Of course, Kang is right that in some areas China is working within global norms. However, China also appears to want to change the rules in important ways that socialize internationally its domestic political order. For Kang to offer China's bid to have UNHCR declare it a leading human rights defender is risible in light of a million Uiguer interned, and it is a great example of China trying to make the existing rules and norms and institutions meaningless.
Neither is the China threat simply theorists being “so blinded by theory we ignore what is in front of us.” Neither the US government nor the governments of countries with claims in the South China Sea would support the Welch and Logendrarajah argument that Kang approvingly uses that “China has been cooperating surprisingly well” with the Hague Tribunal ruling over the South China Sea. China has refused to recognize the ruling and has continued predatory behavior in Philippine waters as well as the territorial waters of other South China Sea countries. Indonesia, Vietnam, and Malaysia have all scrambled military forces to confront Chinese incursions. The Philippines have vacillated but are now insistent that China must honor—and is not—the Tribunal. So China may be working within many global norms, but not within some of the most important that tend to trigger military conflict, and not in the judgment of the governments most affected. And that's a pretty negative sign for the prospects of a peaceful hegemonic transition, should China continue to rise.

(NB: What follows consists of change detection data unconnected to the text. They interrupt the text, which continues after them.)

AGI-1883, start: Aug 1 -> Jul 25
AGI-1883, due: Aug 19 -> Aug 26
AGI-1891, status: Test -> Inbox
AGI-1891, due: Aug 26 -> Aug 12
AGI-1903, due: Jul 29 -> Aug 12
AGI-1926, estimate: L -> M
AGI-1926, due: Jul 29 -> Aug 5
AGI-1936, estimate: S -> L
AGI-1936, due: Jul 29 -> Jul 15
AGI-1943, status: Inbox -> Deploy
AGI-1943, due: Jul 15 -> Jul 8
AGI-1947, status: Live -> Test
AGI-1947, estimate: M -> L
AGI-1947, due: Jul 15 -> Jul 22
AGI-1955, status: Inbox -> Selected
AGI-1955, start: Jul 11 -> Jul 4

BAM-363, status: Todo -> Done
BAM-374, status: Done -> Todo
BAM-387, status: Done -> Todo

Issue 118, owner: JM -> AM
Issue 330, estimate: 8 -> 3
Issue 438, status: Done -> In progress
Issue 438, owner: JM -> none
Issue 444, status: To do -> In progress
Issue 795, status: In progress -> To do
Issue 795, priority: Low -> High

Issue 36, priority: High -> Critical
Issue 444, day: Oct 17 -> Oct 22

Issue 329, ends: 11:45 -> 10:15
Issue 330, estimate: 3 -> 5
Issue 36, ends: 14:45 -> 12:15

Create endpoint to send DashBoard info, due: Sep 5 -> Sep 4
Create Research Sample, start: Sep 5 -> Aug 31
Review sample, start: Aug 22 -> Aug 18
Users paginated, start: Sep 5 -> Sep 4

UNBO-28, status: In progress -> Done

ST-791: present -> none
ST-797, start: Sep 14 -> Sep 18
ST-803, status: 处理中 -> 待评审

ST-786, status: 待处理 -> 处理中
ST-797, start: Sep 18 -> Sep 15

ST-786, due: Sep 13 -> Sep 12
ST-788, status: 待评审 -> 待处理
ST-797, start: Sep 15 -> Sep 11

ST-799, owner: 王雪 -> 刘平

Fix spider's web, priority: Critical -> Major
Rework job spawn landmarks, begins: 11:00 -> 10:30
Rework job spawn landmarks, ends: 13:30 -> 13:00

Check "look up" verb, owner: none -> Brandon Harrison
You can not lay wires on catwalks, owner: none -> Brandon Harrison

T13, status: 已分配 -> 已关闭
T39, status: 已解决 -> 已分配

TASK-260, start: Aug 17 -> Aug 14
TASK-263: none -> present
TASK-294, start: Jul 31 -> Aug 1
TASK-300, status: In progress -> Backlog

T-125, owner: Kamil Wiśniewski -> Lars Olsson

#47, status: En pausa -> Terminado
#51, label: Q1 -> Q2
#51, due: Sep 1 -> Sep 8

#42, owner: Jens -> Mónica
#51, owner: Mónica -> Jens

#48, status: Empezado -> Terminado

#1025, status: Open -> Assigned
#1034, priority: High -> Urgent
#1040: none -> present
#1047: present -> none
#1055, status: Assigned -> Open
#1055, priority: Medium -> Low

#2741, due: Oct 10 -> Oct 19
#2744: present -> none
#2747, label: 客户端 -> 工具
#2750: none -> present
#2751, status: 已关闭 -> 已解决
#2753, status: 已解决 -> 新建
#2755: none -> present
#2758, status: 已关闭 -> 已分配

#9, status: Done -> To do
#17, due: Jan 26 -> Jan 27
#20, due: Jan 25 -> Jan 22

In the end, Kang makes a strong case that East Asian history simply does not comport with power transition theory because there was no transition for over a thousand years. And he rightly urges research on the lessons of China's successfully managed hegemony. Scholars of China—but also scholars of power transitions, historians of other regions, and defense and foreign policy analysts—should all be scrambling to understand whether China's history looks to be prologue, or whether the future of East Asia will unfold more like Europe and America's past.